◆ EXERCISE OBJECTIVE
Set all of the entries down again precisely as they are written.
━━━━━ MATERIAL PROVIDED ━━━━━
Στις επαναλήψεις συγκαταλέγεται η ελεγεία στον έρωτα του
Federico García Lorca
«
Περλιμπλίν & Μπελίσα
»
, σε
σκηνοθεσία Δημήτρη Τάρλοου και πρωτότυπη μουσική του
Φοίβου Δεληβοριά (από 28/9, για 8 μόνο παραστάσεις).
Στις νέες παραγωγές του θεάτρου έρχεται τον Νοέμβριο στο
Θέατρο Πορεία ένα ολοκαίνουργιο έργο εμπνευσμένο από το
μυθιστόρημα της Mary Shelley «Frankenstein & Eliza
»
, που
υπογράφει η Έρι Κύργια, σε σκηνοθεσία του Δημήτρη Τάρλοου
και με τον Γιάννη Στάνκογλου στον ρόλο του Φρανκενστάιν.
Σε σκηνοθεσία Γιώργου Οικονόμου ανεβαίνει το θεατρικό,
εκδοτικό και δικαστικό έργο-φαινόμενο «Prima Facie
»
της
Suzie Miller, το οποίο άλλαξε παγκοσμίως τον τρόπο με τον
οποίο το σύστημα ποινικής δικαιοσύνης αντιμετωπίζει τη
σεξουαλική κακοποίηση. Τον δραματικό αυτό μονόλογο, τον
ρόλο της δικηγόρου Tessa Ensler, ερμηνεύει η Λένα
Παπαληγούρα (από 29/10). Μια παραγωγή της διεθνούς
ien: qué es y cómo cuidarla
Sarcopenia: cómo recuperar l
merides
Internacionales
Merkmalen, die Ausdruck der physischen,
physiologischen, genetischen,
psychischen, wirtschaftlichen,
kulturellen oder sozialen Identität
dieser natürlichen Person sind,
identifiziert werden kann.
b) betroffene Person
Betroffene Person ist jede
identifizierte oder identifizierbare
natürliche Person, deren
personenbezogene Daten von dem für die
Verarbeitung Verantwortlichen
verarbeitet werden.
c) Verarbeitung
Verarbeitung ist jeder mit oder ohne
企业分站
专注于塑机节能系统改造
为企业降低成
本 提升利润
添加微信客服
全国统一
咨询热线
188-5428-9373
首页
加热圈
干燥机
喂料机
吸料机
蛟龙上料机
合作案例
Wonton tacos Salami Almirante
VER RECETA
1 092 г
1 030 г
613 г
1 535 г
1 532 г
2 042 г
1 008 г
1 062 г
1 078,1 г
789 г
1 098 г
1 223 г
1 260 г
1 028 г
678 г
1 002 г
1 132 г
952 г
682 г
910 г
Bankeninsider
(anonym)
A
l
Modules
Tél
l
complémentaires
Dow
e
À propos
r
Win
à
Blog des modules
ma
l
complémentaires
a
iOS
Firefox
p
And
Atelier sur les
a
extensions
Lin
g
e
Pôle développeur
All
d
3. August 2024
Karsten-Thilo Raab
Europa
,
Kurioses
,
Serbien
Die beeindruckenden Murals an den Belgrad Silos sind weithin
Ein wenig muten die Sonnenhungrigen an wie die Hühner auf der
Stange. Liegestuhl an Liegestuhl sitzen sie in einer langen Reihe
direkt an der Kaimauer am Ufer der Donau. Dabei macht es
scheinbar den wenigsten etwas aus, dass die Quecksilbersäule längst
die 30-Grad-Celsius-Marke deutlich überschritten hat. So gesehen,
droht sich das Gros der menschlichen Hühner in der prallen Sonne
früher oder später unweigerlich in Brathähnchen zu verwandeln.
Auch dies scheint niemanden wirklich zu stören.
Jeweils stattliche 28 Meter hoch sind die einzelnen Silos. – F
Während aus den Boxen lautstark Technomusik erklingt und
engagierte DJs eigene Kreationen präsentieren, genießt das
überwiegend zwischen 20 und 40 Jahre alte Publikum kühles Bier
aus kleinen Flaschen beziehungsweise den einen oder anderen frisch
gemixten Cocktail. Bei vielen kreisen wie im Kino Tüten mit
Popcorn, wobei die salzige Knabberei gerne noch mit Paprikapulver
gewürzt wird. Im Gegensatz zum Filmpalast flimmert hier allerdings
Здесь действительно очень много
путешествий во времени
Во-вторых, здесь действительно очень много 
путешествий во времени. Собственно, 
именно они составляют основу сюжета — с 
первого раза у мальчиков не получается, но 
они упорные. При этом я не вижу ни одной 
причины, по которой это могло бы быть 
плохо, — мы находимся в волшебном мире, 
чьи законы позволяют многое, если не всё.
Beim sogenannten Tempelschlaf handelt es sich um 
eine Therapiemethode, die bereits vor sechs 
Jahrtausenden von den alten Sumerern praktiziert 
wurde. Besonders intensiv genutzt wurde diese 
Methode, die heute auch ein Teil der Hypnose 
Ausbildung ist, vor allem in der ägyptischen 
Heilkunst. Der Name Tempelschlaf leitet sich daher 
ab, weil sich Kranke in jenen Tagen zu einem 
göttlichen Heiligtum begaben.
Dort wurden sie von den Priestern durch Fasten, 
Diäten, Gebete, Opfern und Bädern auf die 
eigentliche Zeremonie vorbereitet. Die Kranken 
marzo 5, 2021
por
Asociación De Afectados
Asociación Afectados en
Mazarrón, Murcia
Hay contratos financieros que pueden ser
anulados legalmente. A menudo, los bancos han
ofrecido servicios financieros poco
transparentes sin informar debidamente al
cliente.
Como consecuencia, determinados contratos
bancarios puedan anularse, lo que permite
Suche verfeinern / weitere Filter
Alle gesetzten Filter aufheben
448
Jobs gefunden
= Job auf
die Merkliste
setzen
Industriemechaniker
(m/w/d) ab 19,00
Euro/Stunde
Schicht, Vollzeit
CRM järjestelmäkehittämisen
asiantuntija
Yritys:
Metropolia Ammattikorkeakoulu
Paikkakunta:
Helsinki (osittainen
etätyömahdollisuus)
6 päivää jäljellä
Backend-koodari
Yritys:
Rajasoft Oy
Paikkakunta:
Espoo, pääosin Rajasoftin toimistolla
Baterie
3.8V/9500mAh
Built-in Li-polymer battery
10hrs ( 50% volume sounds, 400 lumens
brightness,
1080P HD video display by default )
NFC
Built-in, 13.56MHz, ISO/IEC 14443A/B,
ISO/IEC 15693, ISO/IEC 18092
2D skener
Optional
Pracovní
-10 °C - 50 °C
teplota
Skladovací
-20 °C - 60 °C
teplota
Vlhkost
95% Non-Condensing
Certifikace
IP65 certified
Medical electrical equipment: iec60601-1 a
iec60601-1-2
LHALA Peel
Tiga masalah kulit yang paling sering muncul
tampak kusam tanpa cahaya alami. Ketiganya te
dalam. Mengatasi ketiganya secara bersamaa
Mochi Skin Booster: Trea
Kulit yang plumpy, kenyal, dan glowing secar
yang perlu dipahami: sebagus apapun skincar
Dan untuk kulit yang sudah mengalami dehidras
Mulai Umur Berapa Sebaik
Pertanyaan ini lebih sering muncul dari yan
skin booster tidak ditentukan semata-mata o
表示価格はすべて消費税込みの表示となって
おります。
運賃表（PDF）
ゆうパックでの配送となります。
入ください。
━━━━━
◆ SOLUTION TO THE PROBLEM
Στις επαναλήψεις συγκαταλέγεται η ελεγεία στον έρωτα του
Federico García Lorca
«
Περλιμπλίν & Μπελίσα
»
, σε
σκηνοθεσία Δημήτρη Τάρλοου και πρωτότυπη μουσική του
Φοίβου Δεληβοριά (από 28/9, για 8 μόνο παραστάσεις).
Στις νέες παραγωγές του θεάτρου έρχεται τον Νοέμβριο στο
Θέατρο Πορεία ένα ολοκαίνουργιο έργο εμπνευσμένο από το
μυθιστόρημα της Mary Shelley «Frankenstein & Eliza
»
, που
υπογράφει η Έρι Κύργια, σε σκηνοθεσία του Δημήτρη Τάρλοου
και με τον Γιάννη Στάνκογλου στον ρόλο του Φρανκενστάιν.
Σε σκηνοθεσία Γιώργου Οικονόμου ανεβαίνει το θεατρικό,
εκδοτικό και δικαστικό έργο-φαινόμενο «Prima Facie
»
της
Suzie Miller, το οποίο άλλαξε παγκοσμίως τον τρόπο με τον
οποίο το σύστημα ποινικής δικαιοσύνης αντιμετωπίζει τη
σεξουαλική κακοποίηση. Τον δραματικό αυτό μονόλογο, τον
ρόλο της δικηγόρου Tessa Ensler, ερμηνεύει η Λένα
Παπαληγούρα (από 29/10). Μια παραγωγή της διεθνούς
ien: qué es y cómo cuidarla
Sarcopenia: cómo recuperar l
merides
Internacionales
Merkmalen, die Ausdruck der physischen,
physiologischen, genetischen,
psychischen, wirtschaftlichen,
kulturellen oder sozialen Identität
dieser natürlichen Person sind,
identifiziert werden kann.
b) betroffene Person
Betroffene Person ist jede
identifizierte oder identifizierbare
natürliche Person, deren
personenbezogene Daten von dem für die
Verarbeitung Verantwortlichen
verarbeitet werden.
c) Verarbeitung
Verarbeitung ist jeder mit oder ohne
企业分站
专注于塑机节能系统改造
为企业降低成
本 提升利润
添加微信客服
全国统一
咨询热线
188-5428-9373
首页
加热圈
干燥机
喂料机
吸料机
蛟龙上料机
合作案例
Wonton tacos Salami Almirante
VER RECETA
1 092 г
1 030 г
613 г
1 535 г
1 532 г
2 042 г
1 008 г
1 062 г
1 078,1 г
789 г
1 098 г
1 223 г
1 260 г
1 028 г
678 г
1 002 г
1 132 г
952 г
682 г
910 г
Bankeninsider
(anonym)
A
l
Modules
Tél
l
complémentaires
Dow
e
À propos
r
Win
à
Blog des modules
ma
l
complémentaires
a
iOS
Firefox
p
And
Atelier sur les
a
extensions
Lin
g
e
Pôle développeur
All
d
3. August 2024
Karsten-Thilo Raab
Europa
,
Kurioses
,
Serbien
Die beeindruckenden Murals an den Belgrad Silos sind weithin
Ein wenig muten die Sonnenhungrigen an wie die Hühner auf der
Stange. Liegestuhl an Liegestuhl sitzen sie in einer langen Reihe
direkt an der Kaimauer am Ufer der Donau. Dabei macht es
scheinbar den wenigsten etwas aus, dass die Quecksilbersäule längst
die 30-Grad-Celsius-Marke deutlich überschritten hat. So gesehen,
droht sich das Gros der menschlichen Hühner in der prallen Sonne
früher oder später unweigerlich in Brathähnchen zu verwandeln.
Auch dies scheint niemanden wirklich zu stören.
Jeweils stattliche 28 Meter hoch sind die einzelnen Silos. – F
Während aus den Boxen lautstark Technomusik erklingt und
engagierte DJs eigene Kreationen präsentieren, genießt das
überwiegend zwischen 20 und 40 Jahre alte Publikum kühles Bier
aus kleinen Flaschen beziehungsweise den einen oder anderen frisch
gemixten Cocktail. Bei vielen kreisen wie im Kino Tüten mit
Popcorn, wobei die salzige Knabberei gerne noch mit Paprikapulver
gewürzt wird. Im Gegensatz zum Filmpalast flimmert hier allerdings
Здесь действительно очень много
путешествий во времени
Во-вторых, здесь действительно очень много 
путешествий во времени. Собственно, 
именно они составляют основу сюжета — с 
первого раза у мальчиков не получается, но 
они упорные. При этом я не вижу ни одной 
причины, по которой это могло бы быть 
плохо, — мы находимся в волшебном мире, 
чьи законы позволяют многое, если не всё.
Beim sogenannten Tempelschlaf handelt es sich um 
eine Therapiemethode, die bereits vor sechs 
Jahrtausenden von den alten Sumerern praktiziert 
wurde. Besonders intensiv genutzt wurde diese 
Methode, die heute auch ein Teil der Hypnose 
Ausbildung ist, vor allem in der ägyptischen 
Heilkunst. Der Name Tempelschlaf leitet sich daher 
ab, weil sich Kranke in jenen Tagen zu einem 
göttlichen Heiligtum begaben.
Dort wurden sie von den Priestern durch Fasten, 
Diäten, Gebete, Opfern und Bädern auf die 
eigentliche Zeremonie vorbereitet. Die Kranken 
marzo 5, 2021
por
Asociación De Afectados
Asociación Afectados en
Mazarrón, Murcia
Hay contratos financieros que pueden ser
anulados legalmente. A menudo, los bancos han
ofrecido servicios financieros poco
transparentes sin informar debidamente al
cliente.
Como consecuencia, determinados contratos
bancarios puedan anularse, lo que permite
Suche verfeinern / weitere Filter
Alle gesetzten Filter aufheben
448
Jobs gefunden
= Job auf
die Merkliste
setzen
Industriemechaniker
(m/w/d) ab 19,00
Euro/Stunde
Schicht, Vollzeit
CRM järjestelmäkehittämisen
asiantuntija
Yritys:
Metropolia Ammattikorkeakoulu
Paikkakunta:
Helsinki (osittainen
etätyömahdollisuus)
6 päivää jäljellä
Backend-koodari
Yritys:
Rajasoft Oy
Paikkakunta:
Espoo, pääosin Rajasoftin toimistolla
Baterie
3.8V/9500mAh
Built-in Li-polymer battery
10hrs ( 50% volume sounds, 400 lumens
brightness,
1080P HD video display by default )
NFC
Built-in, 13.56MHz, ISO/IEC 14443A/B,
ISO/IEC 15693, ISO/IEC 18092
2D skener
Optional
Pracovní
-10 °C - 50 °C
teplota
Skladovací
-20 °C - 60 °C
teplota
Vlhkost
95% Non-Condensing
Certifikace
IP65 certified
Medical electrical equipment: iec60601-1 a
iec60601-1-2
LHALA Peel
Tiga masalah kulit yang paling sering muncul
tampak kusam tanpa cahaya alami. Ketiganya te
dalam. Mengatasi ketiganya secara bersamaa
Mochi Skin Booster: Trea
Kulit yang plumpy, kenyal, dan glowing secar
yang perlu dipahami: sebagus apapun skincar
Dan untuk kulit yang sudah mengalami dehidras
Mulai Umur Berapa Sebaik
Pertanyaan ini lebih sering muncul dari yan
skin booster tidak ditentukan semata-mata o
表示価格はすべて消費税込みの表示となって
おります。
運賃表（PDF）
ゆうパックでの配送となります。
入ください。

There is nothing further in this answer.